>>

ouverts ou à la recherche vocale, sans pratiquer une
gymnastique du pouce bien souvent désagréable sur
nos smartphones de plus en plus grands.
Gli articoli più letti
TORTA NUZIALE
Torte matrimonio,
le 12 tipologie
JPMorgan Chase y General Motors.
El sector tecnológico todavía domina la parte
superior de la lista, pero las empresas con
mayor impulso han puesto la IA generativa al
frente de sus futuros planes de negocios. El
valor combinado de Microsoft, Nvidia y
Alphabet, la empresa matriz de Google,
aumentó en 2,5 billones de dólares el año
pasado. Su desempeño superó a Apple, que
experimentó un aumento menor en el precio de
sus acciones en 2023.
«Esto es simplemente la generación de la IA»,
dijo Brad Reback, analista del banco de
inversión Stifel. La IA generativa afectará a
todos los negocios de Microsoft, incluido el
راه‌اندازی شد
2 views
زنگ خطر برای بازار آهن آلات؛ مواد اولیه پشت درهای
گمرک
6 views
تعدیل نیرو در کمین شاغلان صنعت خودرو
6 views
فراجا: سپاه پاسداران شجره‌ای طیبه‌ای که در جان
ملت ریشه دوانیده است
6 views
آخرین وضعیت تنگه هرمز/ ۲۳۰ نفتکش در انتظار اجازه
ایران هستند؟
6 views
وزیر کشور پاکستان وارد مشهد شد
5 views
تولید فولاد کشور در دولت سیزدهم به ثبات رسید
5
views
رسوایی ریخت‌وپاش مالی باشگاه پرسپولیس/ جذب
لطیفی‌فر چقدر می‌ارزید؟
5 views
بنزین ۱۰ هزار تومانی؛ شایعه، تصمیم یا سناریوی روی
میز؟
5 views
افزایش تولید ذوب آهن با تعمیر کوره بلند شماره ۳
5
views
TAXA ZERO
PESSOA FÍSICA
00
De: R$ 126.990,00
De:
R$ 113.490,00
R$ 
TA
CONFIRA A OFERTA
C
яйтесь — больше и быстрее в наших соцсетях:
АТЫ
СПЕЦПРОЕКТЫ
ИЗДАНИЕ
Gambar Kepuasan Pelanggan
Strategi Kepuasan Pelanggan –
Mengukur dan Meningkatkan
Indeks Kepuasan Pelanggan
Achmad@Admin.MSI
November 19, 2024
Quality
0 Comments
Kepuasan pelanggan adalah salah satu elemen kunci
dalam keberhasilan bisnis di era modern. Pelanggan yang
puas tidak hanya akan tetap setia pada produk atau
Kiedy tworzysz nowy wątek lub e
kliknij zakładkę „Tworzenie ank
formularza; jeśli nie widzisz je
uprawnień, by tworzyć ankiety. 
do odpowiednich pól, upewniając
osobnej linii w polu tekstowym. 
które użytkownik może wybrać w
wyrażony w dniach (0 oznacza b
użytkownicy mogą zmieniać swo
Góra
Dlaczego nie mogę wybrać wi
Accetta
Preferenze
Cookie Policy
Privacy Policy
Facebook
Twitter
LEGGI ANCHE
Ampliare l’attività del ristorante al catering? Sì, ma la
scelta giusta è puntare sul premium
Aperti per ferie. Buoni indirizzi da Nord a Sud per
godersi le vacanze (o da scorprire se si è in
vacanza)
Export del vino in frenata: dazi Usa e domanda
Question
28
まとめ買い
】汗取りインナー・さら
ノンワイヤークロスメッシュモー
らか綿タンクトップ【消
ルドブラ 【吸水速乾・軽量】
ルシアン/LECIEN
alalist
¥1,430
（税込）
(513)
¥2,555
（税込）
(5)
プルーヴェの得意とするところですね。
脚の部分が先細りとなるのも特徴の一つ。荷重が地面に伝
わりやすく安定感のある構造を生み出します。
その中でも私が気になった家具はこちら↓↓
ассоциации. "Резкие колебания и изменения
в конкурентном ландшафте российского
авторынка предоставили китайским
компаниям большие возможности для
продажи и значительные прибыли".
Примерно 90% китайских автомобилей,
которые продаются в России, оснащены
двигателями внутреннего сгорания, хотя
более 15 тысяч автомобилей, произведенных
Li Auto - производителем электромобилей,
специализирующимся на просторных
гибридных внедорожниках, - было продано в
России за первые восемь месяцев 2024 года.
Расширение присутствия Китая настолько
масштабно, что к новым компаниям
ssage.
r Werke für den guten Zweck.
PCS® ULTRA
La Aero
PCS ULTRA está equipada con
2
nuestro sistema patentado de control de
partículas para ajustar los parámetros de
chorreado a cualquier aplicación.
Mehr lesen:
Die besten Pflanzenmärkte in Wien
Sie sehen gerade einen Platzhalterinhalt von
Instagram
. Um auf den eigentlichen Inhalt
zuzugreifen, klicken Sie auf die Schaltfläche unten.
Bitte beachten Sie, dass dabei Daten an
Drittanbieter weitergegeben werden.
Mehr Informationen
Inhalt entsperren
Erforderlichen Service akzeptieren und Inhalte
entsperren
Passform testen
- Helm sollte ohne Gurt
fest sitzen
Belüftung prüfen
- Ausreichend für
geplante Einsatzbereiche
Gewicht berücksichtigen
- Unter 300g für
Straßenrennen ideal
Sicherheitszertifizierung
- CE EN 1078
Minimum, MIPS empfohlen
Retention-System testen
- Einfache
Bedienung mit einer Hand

<<

**TASK OBJECTIVE**
For this exercise, the answer is the lines from the one containing "Die besten Pflanzenmärkte in Wien" through the end of the listing above, reproduced exactly.

**SOLUTION TO THE PROBLEM**
Die besten Pflanzenmärkte in Wien
Sie sehen gerade einen Platzhalterinhalt von
Instagram
. Um auf den eigentlichen Inhalt
zuzugreifen, klicken Sie auf die Schaltfläche unten.
Bitte beachten Sie, dass dabei Daten an
Drittanbieter weitergegeben werden.
Mehr Informationen
Inhalt entsperren
Erforderlichen Service akzeptieren und Inhalte
entsperren
Passform testen
- Helm sollte ohne Gurt
fest sitzen
Belüftung prüfen
- Ausreichend für
geplante Einsatzbereiche
Gewicht berücksichtigen
- Unter 300g für
Straßenrennen ideal
Sicherheitszertifizierung
- CE EN 1078
Minimum, MIPS empfohlen
Retention-System testen
- Einfache
Bedienung mit einer Hand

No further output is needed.